Это не детский взгляд.
«И есть другая, более положительная причина, понуждающая меня рисовать эти мерзости. Хотя они и противны, хотя и давят нас, до смерти расплющивая множество прекрасных душ, – русский человек все-таки настолько еще здоров и молод душою, что преодолевает и преодолеет их».
И это тоже слова и мысли не Алексея, сироты, «божьего человека», а писателя и революционера Максима Горького, который одновременно раздражен результатами революции, винит в этом «рабскую» природу русского человека, но и надеется на молодость нации и ее будущее.
«Без церковного пенья, без ладана…»
Чтение повестей «Детство», и «В людях» дело хотя необыкновенно трудное, но и увлекательное. В этих повестях заключен шифр ко всей биографии Горького.

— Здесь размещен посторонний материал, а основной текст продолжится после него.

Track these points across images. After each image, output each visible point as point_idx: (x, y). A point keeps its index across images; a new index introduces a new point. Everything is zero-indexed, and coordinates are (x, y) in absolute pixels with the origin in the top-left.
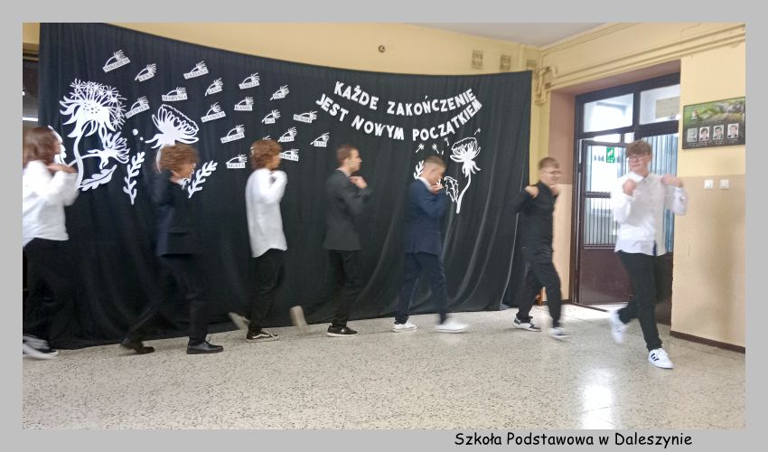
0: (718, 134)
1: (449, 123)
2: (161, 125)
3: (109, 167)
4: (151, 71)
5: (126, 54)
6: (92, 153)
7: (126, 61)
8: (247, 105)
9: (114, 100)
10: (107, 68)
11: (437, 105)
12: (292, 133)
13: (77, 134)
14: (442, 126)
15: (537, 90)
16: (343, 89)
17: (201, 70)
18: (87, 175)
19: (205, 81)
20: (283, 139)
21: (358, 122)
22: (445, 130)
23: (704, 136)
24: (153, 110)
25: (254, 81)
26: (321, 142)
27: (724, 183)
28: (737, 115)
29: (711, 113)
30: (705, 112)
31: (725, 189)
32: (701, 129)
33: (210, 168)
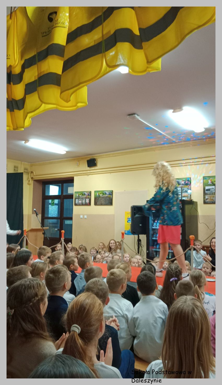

Если воспринимать эти повести с некоторой степенью уважительного, но все же скептицизма и относиться к ним как к реалистическим автобиографиям, то открываются вещи удивительные и…странные. Несомненно, что сам Горький, когда писал «Детство» и «В людях», именно с уважительным недоверием смотрел на личность Алексея Пешкова и не всегда отождествлял его с собой.
Кстати, это раздвоение «я» вообще было характерно для Горького. Оно проявилось уже в письме к Е.П.Волжиной, невесте, а затем жене. Это раздвоение имело как будто иронический характер: жених естественно слегка кокетничал перед возлюбленной. Но за этой иронией сквозило и нечто серьезное.